_TASK BRIEF_. The response should be the records below, repeated exactly, with each picture left out.

_RECORDS TO USE_.
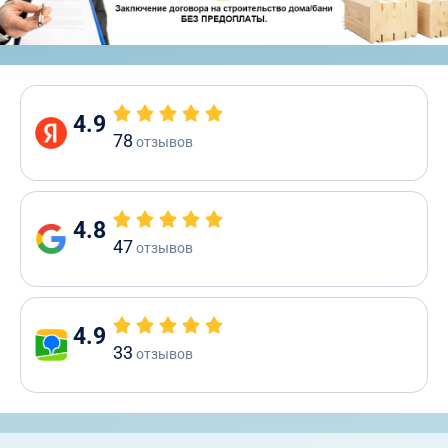
4.9
78
отзывов
4.8
47
отзывов
4.9
33
отзывов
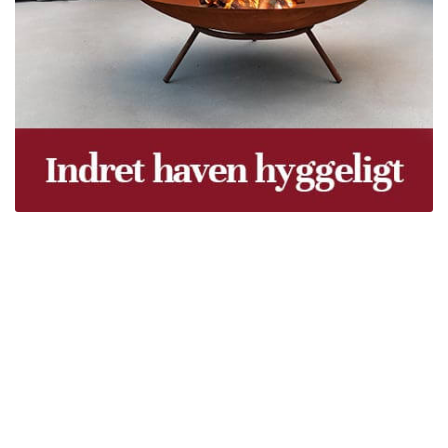
Træpiller Fyn - frit leveret
Bor du i Odense, Svendborg, Nyborg, Kerteminde,
Faaborg, Middelfart, Otterup eller et andet sted på Fyn?
Vi leverer gratis dine træpiller på hele Fyn. Uanset hvor
på Fyn du bor, kan du få leveret træpiller indenfor 5
hverdage. Vores lastbiler kommer hele Fyn rundt i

_YOUR RESPONSE_.
4.9
78
отзывов
4.8
47
отзывов
4.9
33
отзывов
Træpiller Fyn - frit leveret
Bor du i Odense, Svendborg, Nyborg, Kerteminde,
Faaborg, Middelfart, Otterup eller et andet sted på Fyn?
Vi leverer gratis dine træpiller på hele Fyn. Uanset hvor
på Fyn du bor, kan du få leveret træpiller indenfor 5
hverdage. Vores lastbiler kommer hele Fyn rundt i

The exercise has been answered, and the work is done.